Wisconsin Department of Health Services: Wisconsin awarded nearly $24 million to fight opioid epidemic

CONTACT:
Jennifer Miller, 608-266-1683
Elizabeth Goodsitt, 608-266-1683

 

The Wisconsin Department of Health Services (DHS) announced this week the state has been awarded a two-year federal grant totaling nearly $24 million to support a comprehensive response to Wisconsin’s opioid crisis. The funding is part of the Substance Abuse and Mental Health Services Administration’s (SAMHSA) State Opioid Response grant program.

“We will use this funding to advance our ongoing efforts to provide hope, health, and healing to communities and families in all regions of the state,” said DHS Deputy Secretary Tom Engels. “This funding will help sustain and enhance critical prevention, treatment, and recovery programs to save Wisconsin lives.”

Wisconsin’s annual allocation of $11,979,333 will be used to support projects backed by the Governor’s Task Force on Opioid Abuse, reduce the nonmedical use of opioids, reduce opioid overdose related deaths, and expand medication-assisted treatment. Many of these efforts will also be expanded to include more high-need communities.

This funding builds on the efforts the state has already taken to fight the opioid epidemic. Governor Scott Walker created the Governor’s Task Force on Opioid Abuse(link is external) which is co-chaired by Lt. Governor Rebecca Kleefisch and Representative John Nygren, and issued executive orders based on recommendations, including the creation of the Commission on Substance Abuse Treatment Delivery to study the “hub-and-spoke” opioid treatment model.

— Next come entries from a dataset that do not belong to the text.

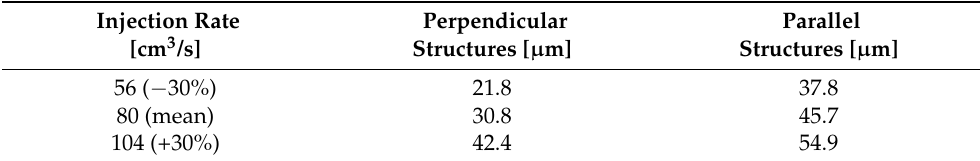
Table 4. Mean heights of microstructures on polymer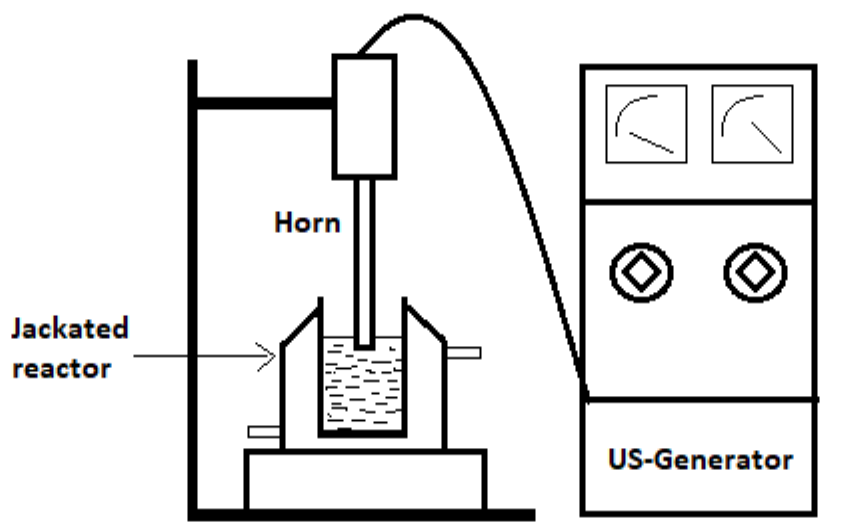
Figure 11. Schematic representation of ultrasonic horn used for catalyst synthesis and dye degra- dation.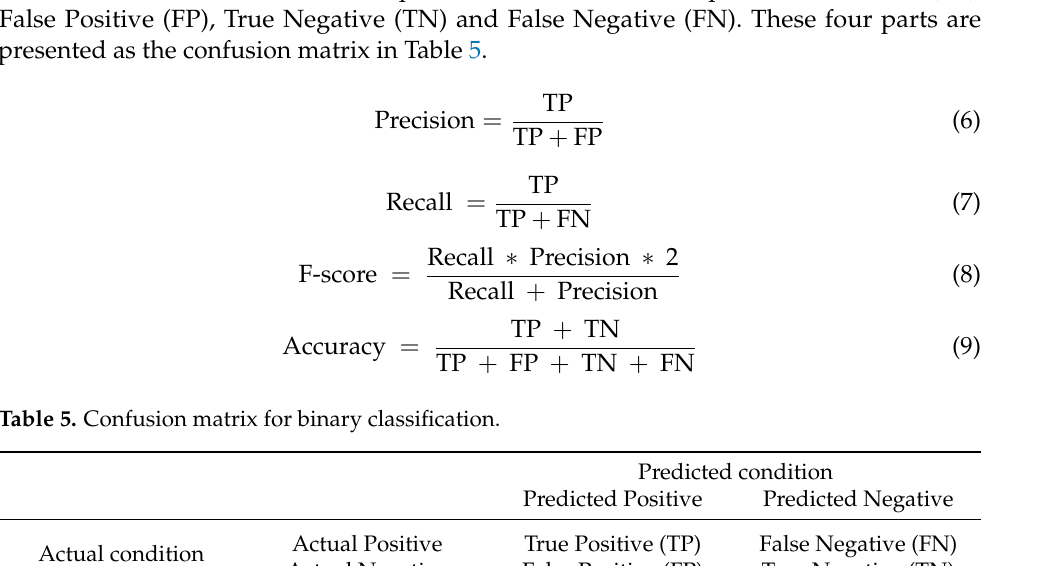
Table 4. Parameters selected for optimization process under XGBoost algorithm. Hyperparameter Description From To By Maximum number of edges Maximum depth from the node to the tree’s root node Minimum sum of weights of all Minimum child weight observations required in a child Ratio of observations for Subsample sampling to construct each tree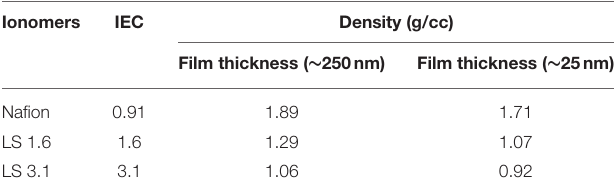
TABLE 2 | Density of Nafion and LS x ionomers in thin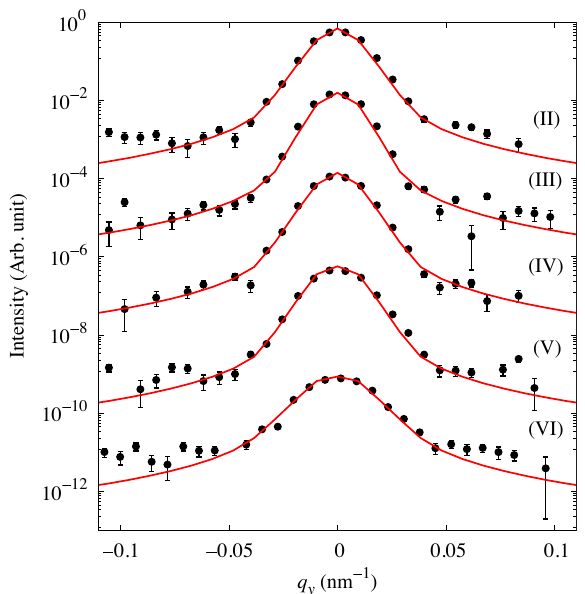
Figure 7. Measured (plots) and simulated (lines) GISANS profiles where the intensity was summed in the α f direction between the broken lines (2.3 ◦ ≤ α f ≤ 2.7 ◦ ) in Figure 6. (II)–(VI) correspond to the measured conditions shown in Figure 2. Each profile is shifted vertically by two orders of magnitude relative to the profile for the immediately previous field for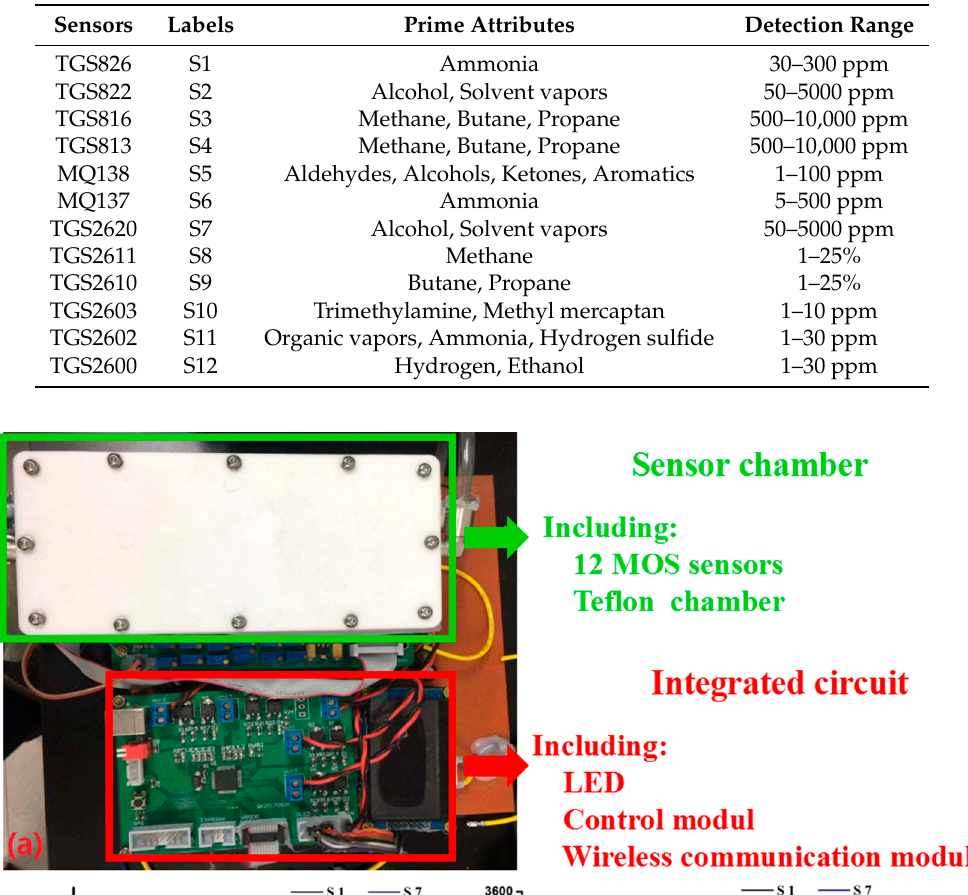
Table 1. The 12 MOS Sensors of e-Nose and Their Performance.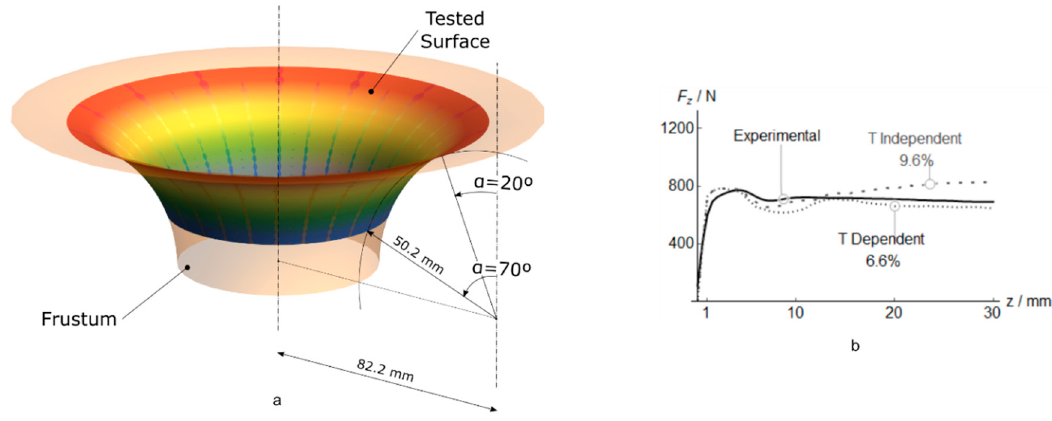
Figure 14. Representation of the Frustum ( a ), Experimental vs. predicted mean F z values and estimation error e of temperature-dependent and temperature-independent models for PVC during Frustum forming ( b ).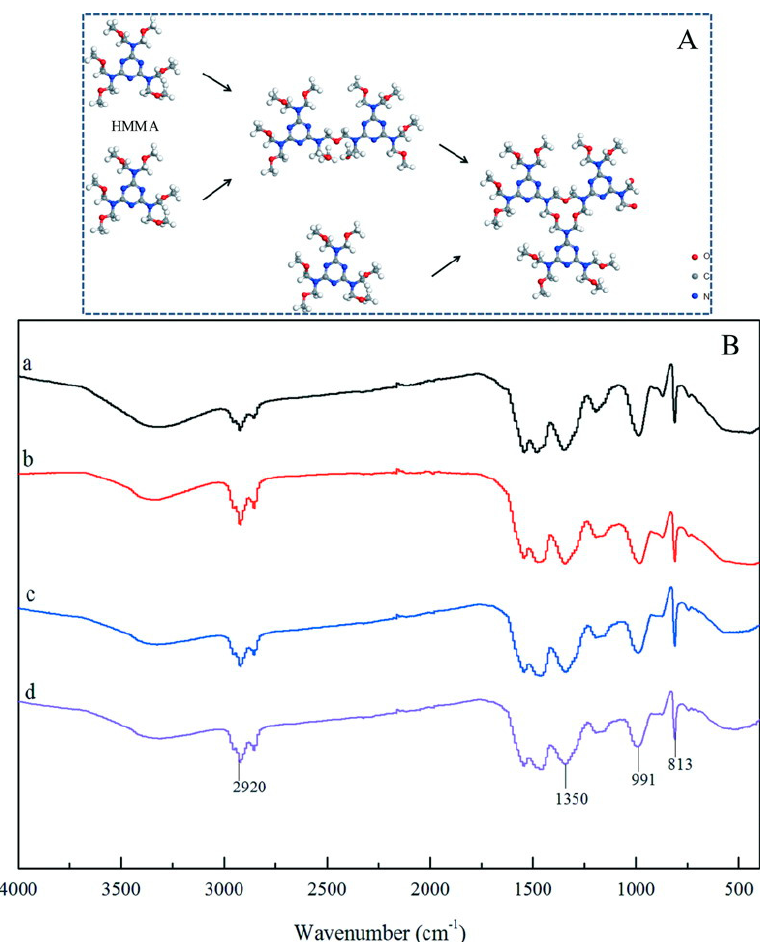
Figure 8. Chemical structures of microcapsule shells fabricated under various pH values, ( A ) molecule structure of HMMM cross-linkage process, ( B ) the FTIR curves of the microcapsule samples prepared under various pH values: ( a ) M-3, ( b ) M-4, ( c ) M-5, and ( d ) M-6.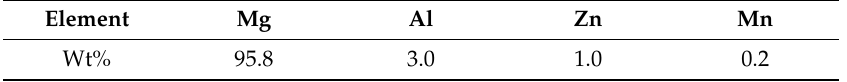
Table 1. Chemical composition of AZ31B magnesium alloy (X-ray fluorescence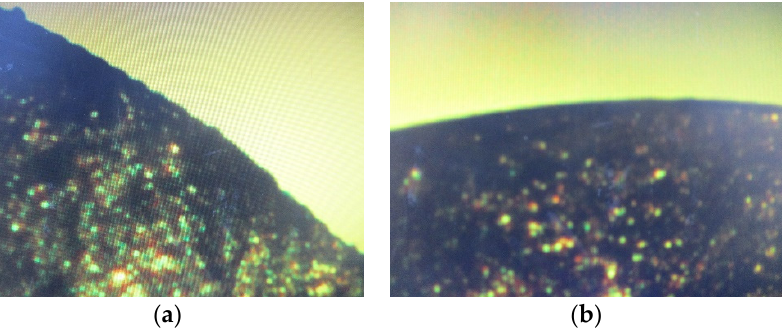
Figure 11. Images of cross-section of micro-asperical lenes ( a ) before polishing and ( b ) after polish- ing.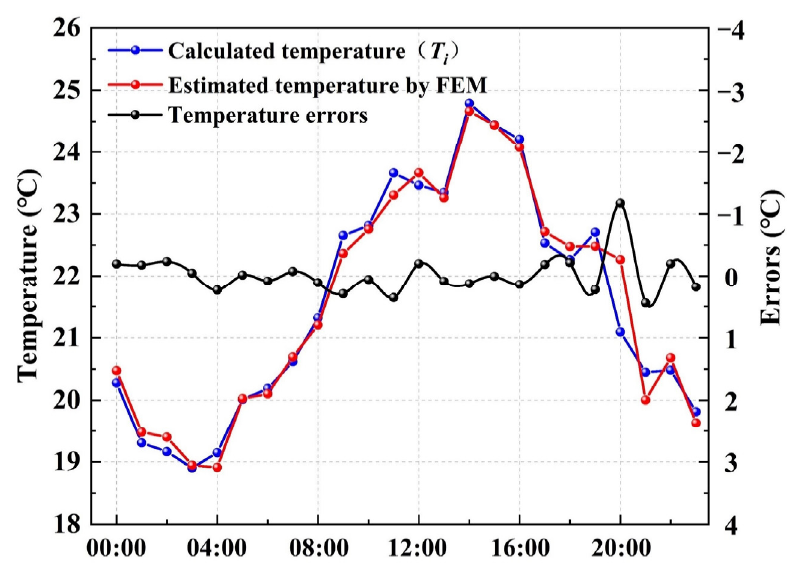
Figure 10. A comparison of the cable conductor temperature calculation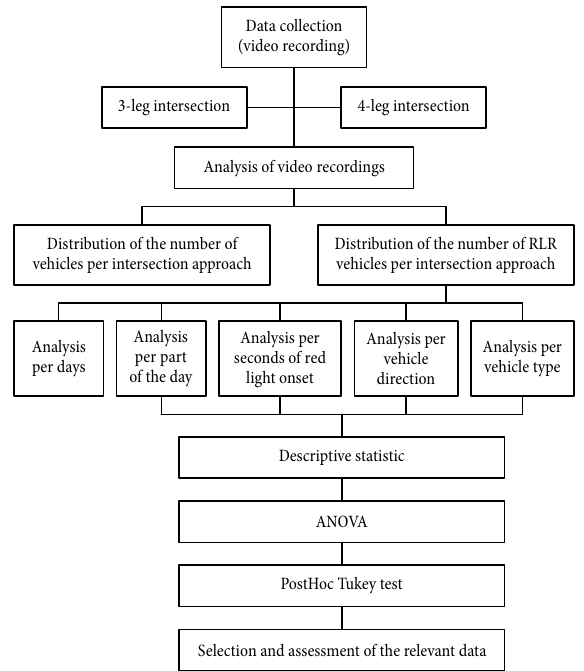
Fig. 1. Algorithm of researched method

To date, Governor Walker has signed into law 30 pieces of legislation under the HOPE agenda, all related to prevention, treatment and recovery to combat the opioid crisis and help save lives. In 2017, 916 people died in Wisconsin of opioid overdose caused by prescription drugs or heroin, or both, compared to 827 in 2016. There were 701 deaths involving prescription opioids in 2017, compared to 568 in 2016. Heroin-related deaths were up in 2017 to 407, compared to 371 in 2016.